I could call it "hard on" space I guess. I've noticed that you can deduct 40 IQ points from any guy with wood.

Thats because most of us guys have two heads and only enough blood to operate one at a time. :)
 
I've been so far into subspace that it took me days to come completely back into my body even though the scene ended ages earlier. Anything touching that bruise would send me back into it and it took several days of healing to stop slipping out.

Blonde? Not me. Unable to think rationally - yes. Unable to do much but what was asked of me - hell yes.

The only place similar would be when giving birth. For the actual process of giving birth, not the labour but pushing, there comes a time when I can't think but just do what is commanded of me.
 
Etoile said:
. . . I'm not sure how I feel about it being called "blonde space" - isn't that kind of perpetuating a myth? :confused:
I agree with this one. It's obvious that a female sub didn't come up with that name.

To me, sub space is sub space, but there are different levels, like with anything else. I have been so deep that I couldn't form coherent thoughts and words. But I would never call it blonde space. How stupid is that?
 
BeachGurl2 said:
I agree with this one. It's obvious that a female sub didn't come up with that name.

To me, sub space is sub space, but there are different levels, like with anything else. I have been so deep that I couldn't form coherent thoughts and words. But I would never call it blonde space. How stupid is that?
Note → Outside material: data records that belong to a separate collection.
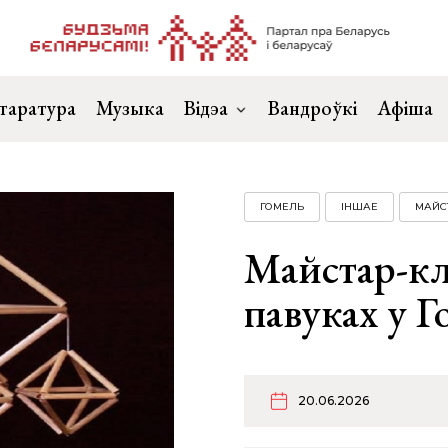
таратура
Музыка
Відэа
Вандроўкі
Афіша
ГОМЕЛЬ
ІНШАЕ
МАЙС
Майстар-кл
павуках у Г
20.06.2026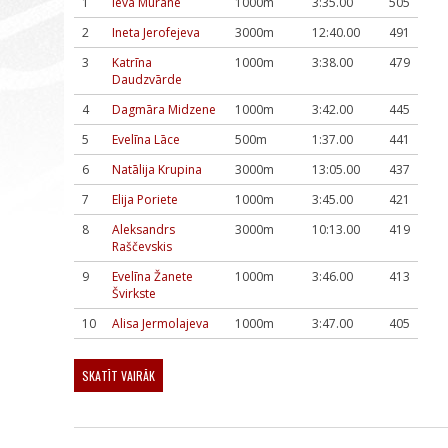
1
Ieva Murāne
1000m
3:35.00
505
2
Ineta Jerofejeva
3000m
12:40.00
491
3
Katrīna
1000m
3:38.00
479
Daudzvārde
4
Dagmāra Midzene
1000m
3:42.00
445
5
Evelīna Lāce
500m
1:37.00
441
6
Natālija Krupina
3000m
13:05.00
437
7
Elija Poriete
1000m
3:45.00
421
8
Aleksandrs
3000m
10:13.00
419
Raščevskis
9
Evelīna Žanete
1000m
3:46.00
413
Švirkste
10
Alisa Jermolajeva
1000m
3:47.00
405
SKATĪT VAIRĀK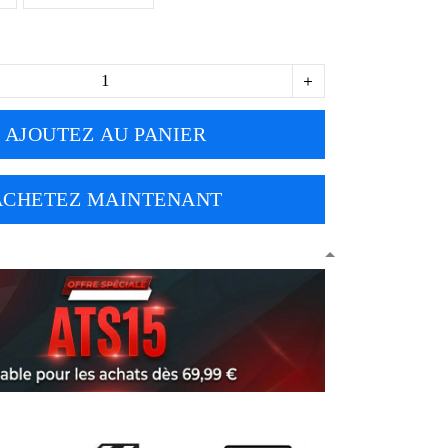
AJOUTEZ AU PANIER
ACHETEZ MAINTENANT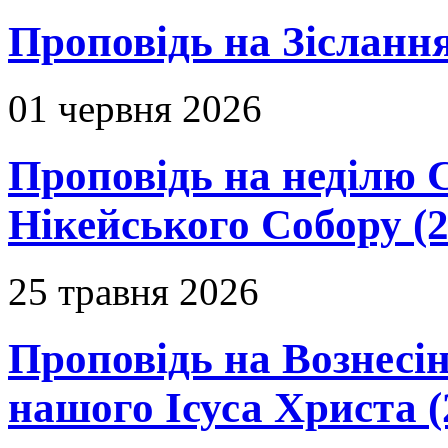
Проповідь на Зіслання
01 червня 2026
Проповідь на неділю 
Нікейського Собору (2
25 травня 2026
Проповідь на Вознесін
нашого Ісуса Христа (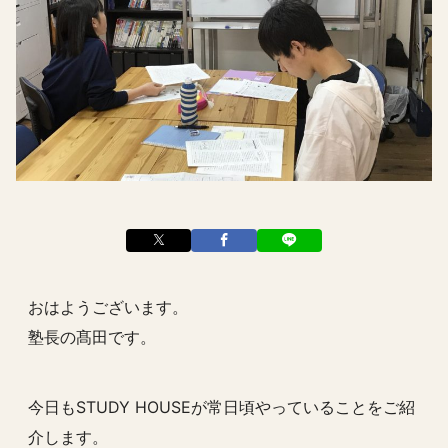
おはようございます。
塾長の髙田です。
今日もSTUDY HOUSEが常日頃やっていることをご紹
介します。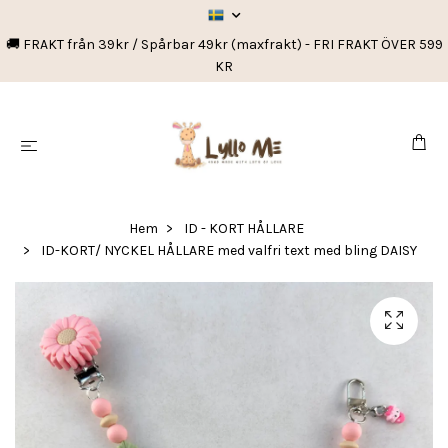
🚚 FRAKT från 39kr / Spårbar 49kr (maxfrakt) - FRI FRAKT ÖVER 599
KR
Hem
ID - KORT HÅLLARE
ID-KORT/ NYCKEL HÅLLARE med valfri text med bling DAISY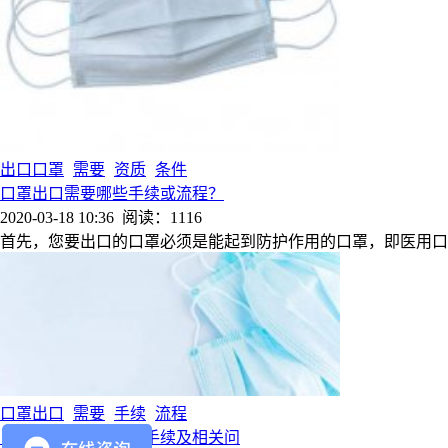
出口口罩
需要
资质
条件
口罩出口需要哪些手续或流程？
2020-03-18 10:36
阅读：1116
首先，您要出口的口罩必须是能起到防护作用的口罩，即医用口
口罩出口
需要
手续
流程
日用品出口所需要的手续及相关问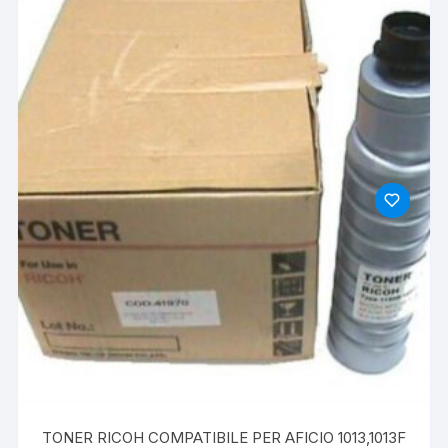
TONER RICOH COMPATIBILE PER AFICIO 1013,1013F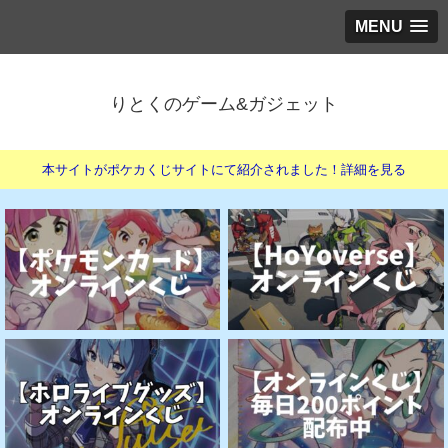
MENU
りとくのゲーム&ガジェット
本サイトがポケカくじサイトにて紹介されました！詳細を見る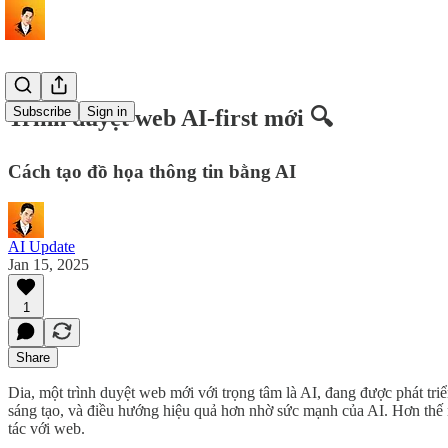
Subscribe
Sign in
Trình duyệt web AI-first mới 🔍
Cách tạo đồ họa thông tin bằng AI
AI Update
Jan 15, 2025
1
Share
Dia, một trình duyệt web mới với trọng tâm là AI, đang được phát triể
sáng tạo, và điều hướng hiệu quả hơn nhờ sức mạnh của AI. Hơn thế n
tác với web.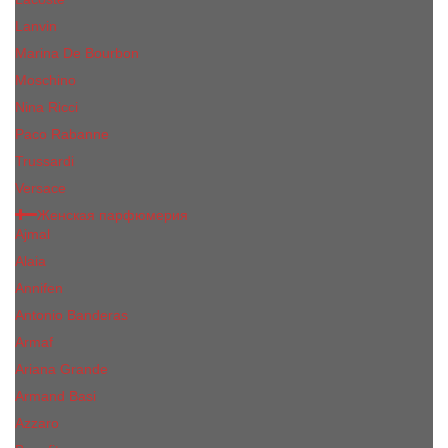
Lanvin
Marina De Bourbon
Moschino
Nina Ricci
Paco Rabanne
Trussardi
Versace
Женская парфюмерия
Ajmal
Alaia
Annifen
Antonio Banderas
Armaf
Ariana Grande
Armand Basi
Azzaro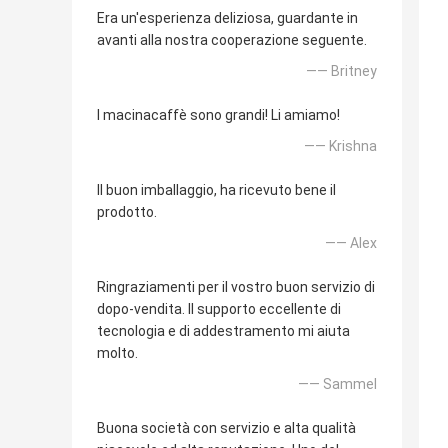
Era un'esperienza deliziosa, guardante in
avanti alla nostra cooperazione seguente.
—— Britney
I macinacaffè sono grandi! Li amiamo!
—— Krishna
Il buon imballaggio, ha ricevuto bene il
prodotto.
—— Alex
Ringraziamenti per il vostro buon servizio di
dopo-vendita. Il supporto eccellente di
tecnologia e di addestramento mi aiuta
molto.
—— Sammel
Buona società con servizio e alta qualità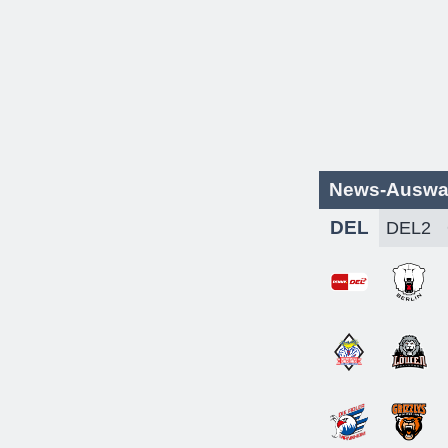
News-Auswa
DEL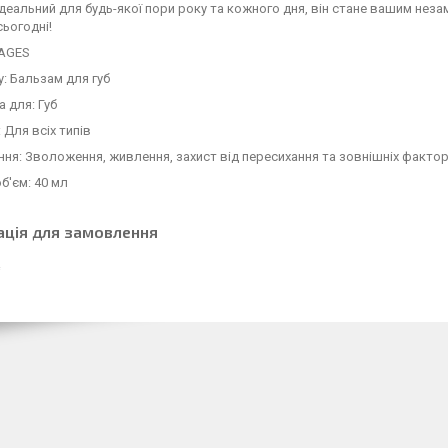
 Ідеальний для будь-якої пори року та кожного дня, він стане вашим нез
сьогодні!
MAGES
у: Бальзам для губ
 для: Губ
 Для всіх типів
ня: Зволоження, живлення, захист від пересихання та зовнішніх фактор
об'єм: 40 мл
ація для замовлення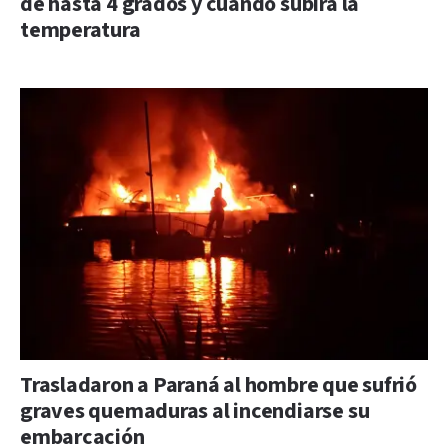
de hasta 4 grados y cuándo subirá la
temperatura
Trasladaron a Paraná al hombre que sufrió
graves quemaduras al incendiarse su
embarcación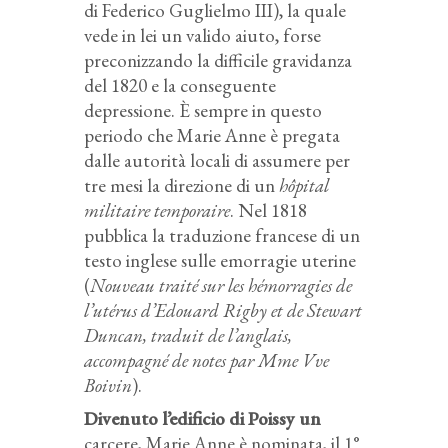
di Federico Guglielmo III), la quale
vede in lei un valido aiuto, forse
preconizzando la difficile gravidanza
del 1820 e la conseguente
depressione. È sempre in questo
periodo che Marie Anne è pregata
dalle autorità locali di assumere per
tre mesi la direzione di un
hôpital
militaire temporaire
. Nel 1818
pubblica la traduzione francese di un
testo inglese sulle emorragie uterine
(
Nouveau traité sur les hémorragies de
l’utérus d’Edouard Rigby et de Stewart
Duncan, traduit de l’anglais,
accompagné de notes par Mme Vve
Boivin
).
Divenuto l’edificio di Poissy un
carcere, Marie Anne è nominata, il 1°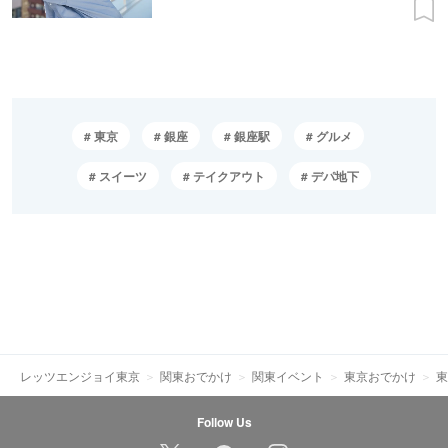
東京
銀座
銀座駅
グルメ
スイーツ
テイクアウト
デパ地下
レッツエンジョイ東京
関東おでかけ
関東イベント
東京おでかけ
東
Follow Us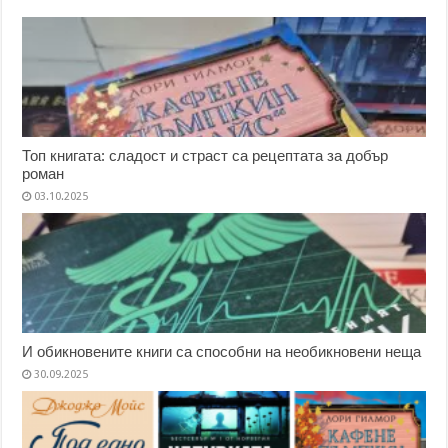
Топ книгата: сладост и страст са рецептата за добър
роман
03.10.2025
И обикновените книги са способни на необикновени неща
30.09.2025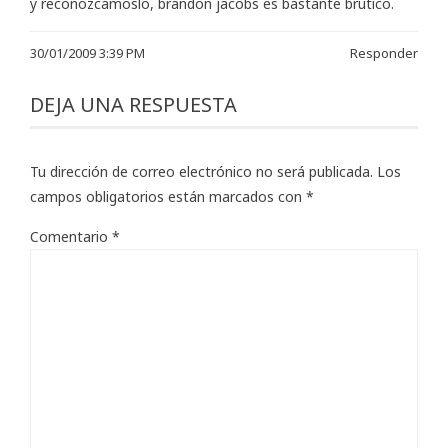
y reconozcámoslo, brandon jacobs es bastante brutico.
30/01/2009 3:39 PM
Responder
DEJA UNA RESPUESTA
Tu dirección de correo electrónico no será publicada.
Los
campos obligatorios están marcados con
*
Comentario
*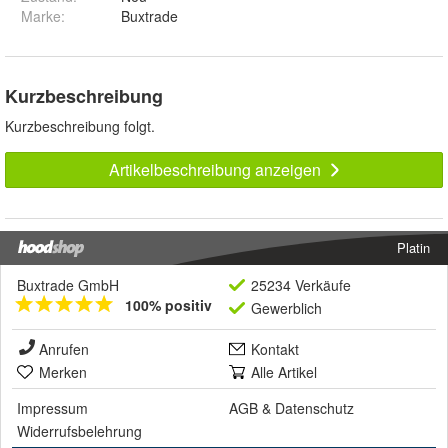
Marke:
Buxtrade
Kurzbeschreibung
Kurzbeschreibung folgt.
Artikelbeschreibung anzeigen
Platin
Buxtrade GmbH
25234 Verkäufe
100% positiv
Gewerblich
Anrufen
Kontakt
Merken
Alle Artikel
Impressum
AGB
&
Datenschutz
Widerrufsbelehrung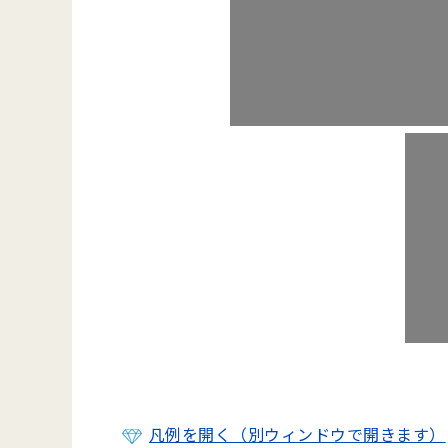
凡例を開く（別ウィンドウで開きます）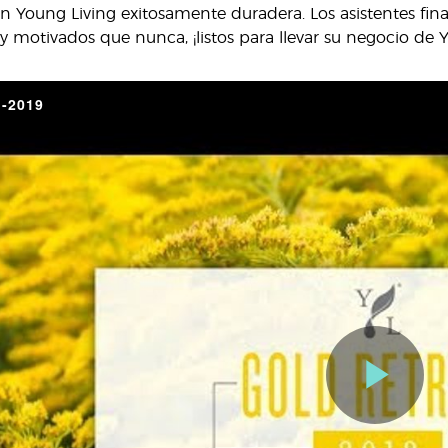
n Young Living exitosamente duradera. Los asistentes final
motivados que nunca, ¡listos para llevar su negocio de Y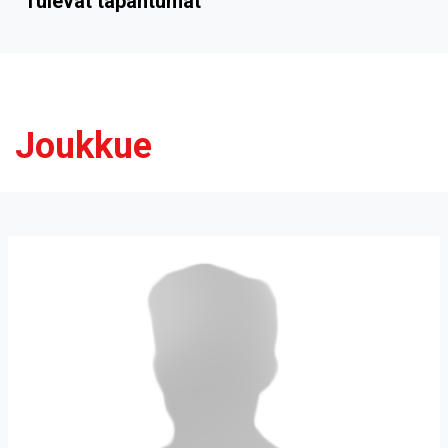
Tulevat tapahtumat
Joukkue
This is, I agree, a wonderful example of the desire to classify things gone way way way amok. We noticed the euphoria, shocklike reactions, and slow formulation of thoughts on a person being acted on in a scene and felt like that needed a name, so it got the klunky moniker "subspace" but lo! that was not good enough so we need MORE specificity and jargon?

I'd rather just be aware of the fact that if I'm going to play with, or develop a dominant/submissive relationship with a person, they will react to me in a plethora of ways that the person who gave me change at the gas station isn't.